══ SOURCE DATA ══

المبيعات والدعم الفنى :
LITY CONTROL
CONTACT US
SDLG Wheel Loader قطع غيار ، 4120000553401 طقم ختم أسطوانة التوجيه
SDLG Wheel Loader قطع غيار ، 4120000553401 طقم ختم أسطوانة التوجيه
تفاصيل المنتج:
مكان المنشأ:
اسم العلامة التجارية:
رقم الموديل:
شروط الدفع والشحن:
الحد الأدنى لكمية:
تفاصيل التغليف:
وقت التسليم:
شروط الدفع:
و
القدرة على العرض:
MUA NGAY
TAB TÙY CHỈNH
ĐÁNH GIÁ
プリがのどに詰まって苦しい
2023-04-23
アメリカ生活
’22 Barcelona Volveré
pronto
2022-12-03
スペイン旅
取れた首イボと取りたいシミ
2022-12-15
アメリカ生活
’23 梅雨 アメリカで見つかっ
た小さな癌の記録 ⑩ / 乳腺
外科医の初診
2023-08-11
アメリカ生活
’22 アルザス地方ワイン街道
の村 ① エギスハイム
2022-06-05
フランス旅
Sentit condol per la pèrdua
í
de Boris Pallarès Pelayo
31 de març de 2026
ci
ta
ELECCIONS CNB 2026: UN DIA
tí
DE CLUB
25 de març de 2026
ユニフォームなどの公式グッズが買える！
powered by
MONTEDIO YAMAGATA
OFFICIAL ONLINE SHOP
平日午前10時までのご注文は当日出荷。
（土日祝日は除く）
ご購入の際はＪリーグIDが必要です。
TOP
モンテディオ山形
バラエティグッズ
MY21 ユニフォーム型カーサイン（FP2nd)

═══

_PROBLEM STATEMENT_:
Word for word, give back the data shown above.

_FINISHED EXERCISE_:
المبيعات والدعم الفنى :
LITY CONTROL
CONTACT US
SDLG Wheel Loader قطع غيار ، 4120000553401 طقم ختم أسطوانة التوجيه
SDLG Wheel Loader قطع غيار ، 4120000553401 طقم ختم أسطوانة التوجيه
تفاصيل المنتج:
مكان المنشأ:
اسم العلامة التجارية:
رقم الموديل:
شروط الدفع والشحن:
الحد الأدنى لكمية:
تفاصيل التغليف:
وقت التسليم:
شروط الدفع:
و
القدرة على العرض:
MUA NGAY
TAB TÙY CHỈNH
ĐÁNH GIÁ
プリがのどに詰まって苦しい
2023-04-23
アメリカ生活
’22 Barcelona Volveré
pronto
2022-12-03
スペイン旅
取れた首イボと取りたいシミ
2022-12-15
アメリカ生活
’23 梅雨 アメリカで見つかっ
た小さな癌の記録 ⑩ / 乳腺
外科医の初診
2023-08-11
アメリカ生活
’22 アルザス地方ワイン街道
の村 ① エギスハイム
2022-06-05
フランス旅
Sentit condol per la pèrdua
í
de Boris Pallarès Pelayo
31 de març de 2026
ci
ta
ELECCIONS CNB 2026: UN DIA
tí
DE CLUB
25 de març de 2026
ユニフォームなどの公式グッズが買える！
powered by
MONTEDIO YAMAGATA
OFFICIAL ONLINE SHOP
平日午前10時までのご注文は当日出荷。
（土日祝日は除く）
ご購入の際はＪリーグIDが必要です。
TOP
モンテディオ山形
バラエティグッズ
MY21 ユニフォーム型カーサイン（FP2nd)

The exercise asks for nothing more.